(EXTRAIT):
▼▼▼
Algérie-Eco : Selon vous, quelle est la politique monétaire actuelle de la Banque d’Algérie?

Ferhat Ait Ali: Depuis 2003, la politique monétaire de la Banque d’Algérie, est à mon sens dictée par d’autres secteurs que la Banque d’Algérie, dont le gouvernement lui-même au service d’autres cercles politiques ou même de décision économique.

De ce fait, on ne peut pas parler de politique actuelle ou passée, en dehors d’une mission de comptable monétaire, auquel il est échu le rôle aussi bien de créer et résorber la monnaie locale en fonction d’un afflux erratique de devises en amont et d’un besoin encore plus erratique en aval.

Cette Banque, fait aussi office d’interface avec les institutions mondiales, pour discuter en cas de difficultés, comme un comptable d’entreprise défaillante appelé à représenter les gérants dans une procédure contentieuse, avec un mandat limité.
▲▲▲
(SECTION DES DONNÉES):
▼▼▼
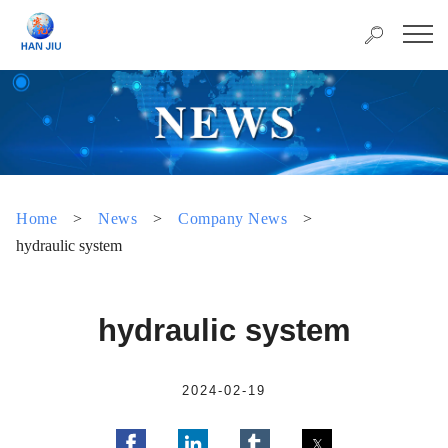
Home
>
News
>
Company News
>
hydraulic system
hydraulic system
2024-02-19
▲▲▲
(TÂCHES À RÉALISER):
- a) D’après l’extrait sur la politique monétaire de la Banque d’Algérie, depuis quelle année cette politique est-elle dictée par d’autres secteurs que la Banque elle-même ?
- b) Les affirmations suivantes concordent-elles avec l’extrait sur la politique monétaire de la Banque d’Algérie ? (i) La Banque d’Algérie a pour rôle de créer et de résorber la monnaie locale. (ii) L’afflux de devises y est présenté comme régulier. (iii) La Banque représente le pays auprès des institutions mondiales avec un mandat illimité.
- c) Poursuivez l’extrait sur la politique monétaire de la Banque d’Algérie à partir de sa dernière phrase.

(RÉPONSES PAR POINT):
- a) Depuis 2003.

- b)
(i) Oui : « auquel il est échu le rôle aussi bien de créer et résorber la monnaie locale ».
(ii) Non : « un afflux erratique de devises en amont ».
(iii) Non : « avec un mandat limité ».

- c)
Pour l’instant, ayant pris conscience de l’érosion de la seule réserve à laquelle le dinar est adossé, elle essaie tant bien que mal, de dévaluer quand cela est possible pour répondre aux équilibres financiers internes d’autres structures comme le Trésor, et de résorber la masse monétaire pour éviter la prochaine dévaluation qui risque d’avoir des effets pervers sur l’ensemble de la société et surtout l’économie locale.

Pour quelle raison la Banque d’Algérie maintient le dinar à un niveau aussi bas?

La Banque d’Algérie a maintenu un dinar très bas durant les premières années d’embellie pétrolière et jusqu’à 2014, date de la chute des ressources en devises, au lieu de le réévaluer en fonction du nouveau matelas auquel il était adossé.

Et ceci pour des impératifs non pas monétaires mais de politique générale et financière du gouvernement, pour qui, il n’était pas question de laisser les équilibres monétaires existants en l’état, mais de réorienter les flux à sa guise et en fonction de nouveau impératifs sociaux et de prééminence de castes dans son administration centrale et locale.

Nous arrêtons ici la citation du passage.